• **Aim of the exercise**:
Revise every entry below by replacing "photo" with "image" and leaving all other wording unchanged. Omit the pictures from your answer.

• **Available data**:

_ _ _ _ _

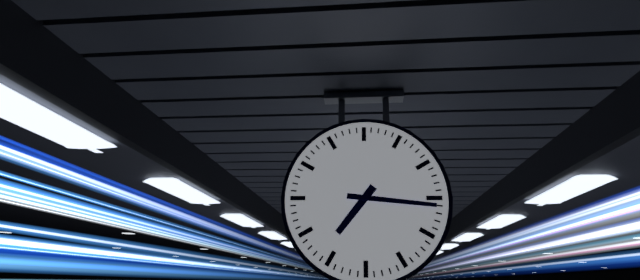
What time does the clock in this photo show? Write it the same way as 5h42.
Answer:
7h16
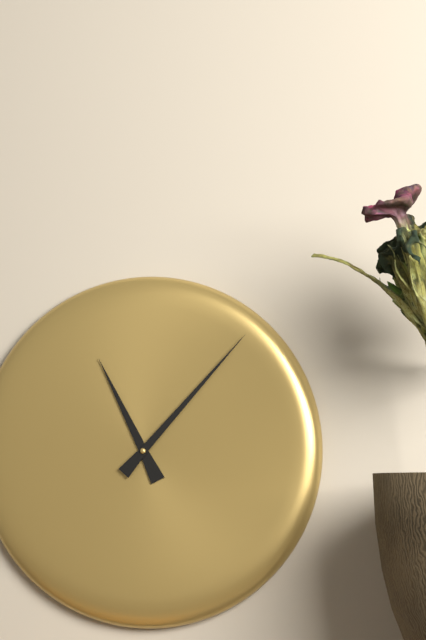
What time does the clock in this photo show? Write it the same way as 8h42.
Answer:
11h07
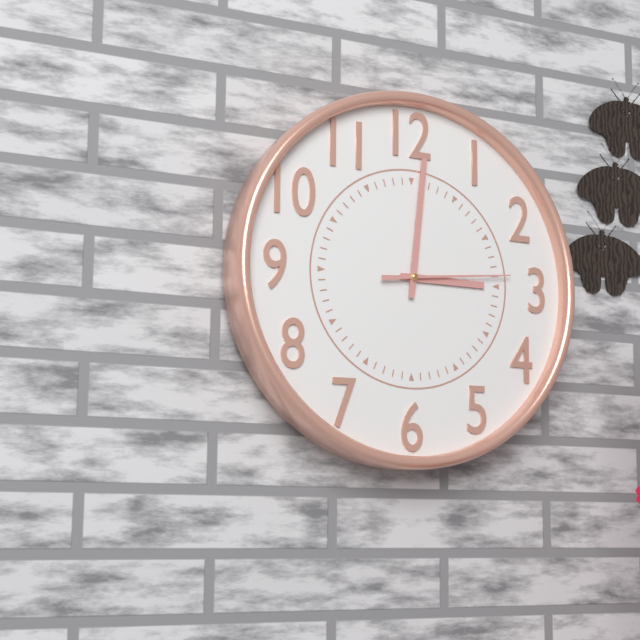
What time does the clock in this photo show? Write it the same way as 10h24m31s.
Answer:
3h01m14s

_ _ _ _ _

• **Answer to this exercise**:
What time does the clock in this image show? Write it the same way as 5h42.
Answer:
7h16
What time does the clock in this image show? Write it the same way as 8h42.
Answer:
11h07
What time does the clock in this image show? Write it the same way as 10h24m31s.
Answer:
3h01m14s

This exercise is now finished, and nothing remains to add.